Buried in the noise, however, are some legitimate themes that mirror broader conversations in San Diego’s dining scene. Multiple users complained that post-pandemic restaurant prices have climbed while quality and consistency have dipped, especially in high-rent areas like downtown and coastal neighborhoods. Some argued that many restaurants now focus more on Instagram-ready vibes, cocktails, and décor than on food that justifies a $60-a-plate tab. Others noted that mom-and-pop spots outside the urban core still offer strong hospitality and value, even as social media pushes tourists toward the most photogenic dining rooms.

It’s also worth remembering that these are anecdotes, not adjudications. A Reddit thread is not a county health report, a court record, or a data-driven study of local dining trends. Many of the venues being trashed in r/SanDiego serve thousands of guests a week, have loyal followings, and continue to earn positive reviews elsewhere. Restaurants are living organisms - ownership changes, chefs come and go, menus evolve, and even the best kitchens can have an off night. Conversely, some of the most shocking claims in the thread - about vermin, undercooked meat, or repeated illness - may be supported by actual health inspection records, but they just as easily could be exaggerated or misremembered.

If anything, the thread says as much about online discourse as it does about San Diego’s restaurants. Platforms like Reddit reward hot takes, hyperbole, and rage-bait - especially in threads that invite users to declare “the worst” of anything. What begins as a useful place to swap cautionary tales can quickly devolve into a pile-on where nuance dies and people flex their cynicism like a personality trait. That doesn’t mean every complaint is false or unfair, but it does mean readers should treat sweeping condemnations with skepticism and context, especially when livelihoods hang in the balance.

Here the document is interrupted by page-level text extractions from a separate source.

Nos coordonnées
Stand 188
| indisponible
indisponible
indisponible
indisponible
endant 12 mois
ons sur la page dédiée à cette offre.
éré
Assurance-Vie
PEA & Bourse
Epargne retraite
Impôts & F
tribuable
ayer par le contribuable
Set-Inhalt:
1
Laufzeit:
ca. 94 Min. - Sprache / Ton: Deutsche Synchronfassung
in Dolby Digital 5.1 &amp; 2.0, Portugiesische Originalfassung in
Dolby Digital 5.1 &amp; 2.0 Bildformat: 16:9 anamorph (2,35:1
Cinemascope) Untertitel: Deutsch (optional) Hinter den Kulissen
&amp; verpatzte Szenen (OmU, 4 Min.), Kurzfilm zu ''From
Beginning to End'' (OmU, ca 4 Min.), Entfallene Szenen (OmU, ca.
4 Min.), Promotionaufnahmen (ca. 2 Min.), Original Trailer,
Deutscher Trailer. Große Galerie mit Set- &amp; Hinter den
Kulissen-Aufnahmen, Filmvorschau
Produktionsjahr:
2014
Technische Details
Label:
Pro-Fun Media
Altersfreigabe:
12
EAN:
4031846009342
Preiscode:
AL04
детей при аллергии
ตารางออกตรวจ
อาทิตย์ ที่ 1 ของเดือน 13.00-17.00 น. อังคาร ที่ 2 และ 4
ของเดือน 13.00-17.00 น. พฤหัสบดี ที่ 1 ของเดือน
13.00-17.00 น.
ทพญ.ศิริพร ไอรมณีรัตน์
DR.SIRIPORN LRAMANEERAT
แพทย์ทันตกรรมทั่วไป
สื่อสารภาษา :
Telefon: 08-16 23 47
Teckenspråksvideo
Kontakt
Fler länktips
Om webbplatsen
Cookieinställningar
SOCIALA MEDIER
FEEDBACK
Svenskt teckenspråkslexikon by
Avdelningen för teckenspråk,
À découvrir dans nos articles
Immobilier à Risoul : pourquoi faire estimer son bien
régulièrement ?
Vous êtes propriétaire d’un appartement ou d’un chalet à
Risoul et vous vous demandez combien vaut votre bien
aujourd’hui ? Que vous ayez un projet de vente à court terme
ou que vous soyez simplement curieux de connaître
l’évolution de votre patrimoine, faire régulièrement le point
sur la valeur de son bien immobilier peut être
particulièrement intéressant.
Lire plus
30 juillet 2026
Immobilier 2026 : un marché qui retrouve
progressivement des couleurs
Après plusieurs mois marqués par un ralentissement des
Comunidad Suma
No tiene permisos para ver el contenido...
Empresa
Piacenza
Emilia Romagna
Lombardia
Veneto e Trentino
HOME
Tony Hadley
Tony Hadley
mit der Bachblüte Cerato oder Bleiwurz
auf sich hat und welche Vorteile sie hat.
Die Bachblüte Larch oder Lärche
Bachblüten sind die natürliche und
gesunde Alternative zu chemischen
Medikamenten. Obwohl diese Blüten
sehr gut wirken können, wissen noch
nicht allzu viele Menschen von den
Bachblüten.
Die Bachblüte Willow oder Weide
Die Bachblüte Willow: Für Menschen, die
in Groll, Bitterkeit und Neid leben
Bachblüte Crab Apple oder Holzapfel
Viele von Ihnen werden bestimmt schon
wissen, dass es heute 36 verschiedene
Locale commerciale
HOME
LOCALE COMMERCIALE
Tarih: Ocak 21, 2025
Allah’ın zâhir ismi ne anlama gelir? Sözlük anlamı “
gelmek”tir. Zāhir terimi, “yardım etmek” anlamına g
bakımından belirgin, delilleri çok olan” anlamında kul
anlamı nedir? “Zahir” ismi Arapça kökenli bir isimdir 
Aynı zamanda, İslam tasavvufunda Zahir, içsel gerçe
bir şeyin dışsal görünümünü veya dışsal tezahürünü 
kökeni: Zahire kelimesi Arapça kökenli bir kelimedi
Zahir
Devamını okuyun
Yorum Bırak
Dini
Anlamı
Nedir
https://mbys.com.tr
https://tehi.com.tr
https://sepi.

For diners, the lesson is simple: use Reddit as one of many tools, not a gospel. Cross-reference health inspection records, read a variety of reviews, talk to friends whose tastes you trust, and remember that one stranger’s “worst restaurant ever” is another regular’s birthday tradition. And if you’ve genuinely had a bad experience - raw food, unsanitary conditions, or dangerous service issues - consider taking it to management or the county health department, not just the upvote farm.

As for Reddit itself, r/SanDiego will almost certainly move on to the next outrage cycle soon enough. The restaurants named in this thread, however, will still be here tomorrow - working the line, turning tables, comping meals, improving, or, in some cases, proving the critics right. In the meantime, San Diego’s dining public is left to navigate a landscape where vibes, prices, and quality don’t always match - and where the loudest voices live on a website that thrives on exactly this kind of communal venting.